Waves crash against what remains of Apakin, a centuries-old Lagos community where homes and ancestral graves have already been swallowed by the sea. Image credit: TimesLive
In June, the coastal village of Apakin in Lagos was struck by a powerful ocean surge that swept away fishing boats, nets, and ancestral graves. The settlement, home to around 3,000 people, is one of the city’s last remaining indigenous coastal communities, but it is rapidly losing ground to rising seas.
Despite assurances of support from Commonwealth leaders, residents say they feel abandoned as ocean surges grow stronger and more destructive. Community chief Abimbola Iyowun fears their heritage may soon disappear altogether. “Only two graves are left from my father’s lineage,” he explained, pointing toward the waves where both his home and his father’s once stood. “We’ve been trying to relocate them, but we have not found a place.”
The erosion is not new. A 2022 study published in the Journal of African Earth Sciences reported that about 80 percent of Lagos’ shoreline has vanished in the past 50 years. The researchers identified deepwater ports along the Bight of Benin as the primary drivers of coastal loss.
Although more than a dozen Lagos communities face similar threats, Apakin’s residents believe they are among the worst affected. Once known for coconut farming, the land has been stripped bare. The last 50 metres of coconut trees disappeared four years ago, and the palace Iyowun used when he became village head just three years ago has also been lost to the sea.

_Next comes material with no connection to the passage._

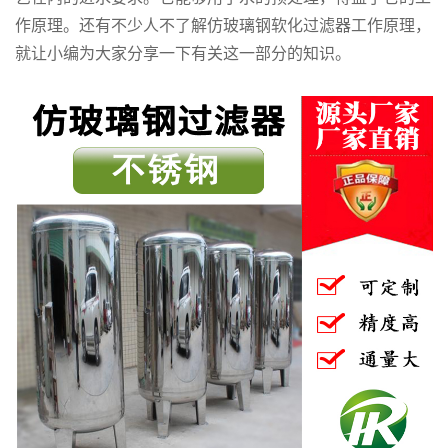
作原理。还有不少人不了解仿玻璃钢软化过滤器工作原理，
就让小编为大家分享一下有关这一部分的知识。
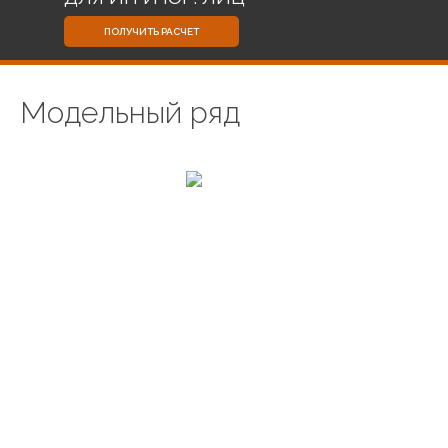
ПОЛУЧИТЬ РАСЧЕТ
Модельный ряд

Lagos State authorities admit that rising sea levels represent the city’s greatest long-term climate threat. Yet environmentalist Philip Jakpor contends that government-backed megaprojects, such as the Dangote oil refinery and expanding deep-sea ports, are compounding the crisis. “Extensive dredging is displacing water and pushing it toward vulnerable communities, literally swallowing them,” Jakpor said.
Nigerian climate activist Akinbode Oluwafemi has also raised concerns about the limited international response. He criticized the Commonwealth’s “Living Lands Charter,” adopted during the 2022 summit in Kigali, Rwanda, as weak and unenforceable. “The Kigali Declaration acknowledges the human activities worsening climate change,” he said. “But it failed to introduce any binding resolutions or mechanisms to hold corporations accountable for their role in the crisis.”
For Apakin’s residents, each surge feels like a reminder that their centuries-old community may soon be erased, leaving behind little more than memories and graves claimed by the sea.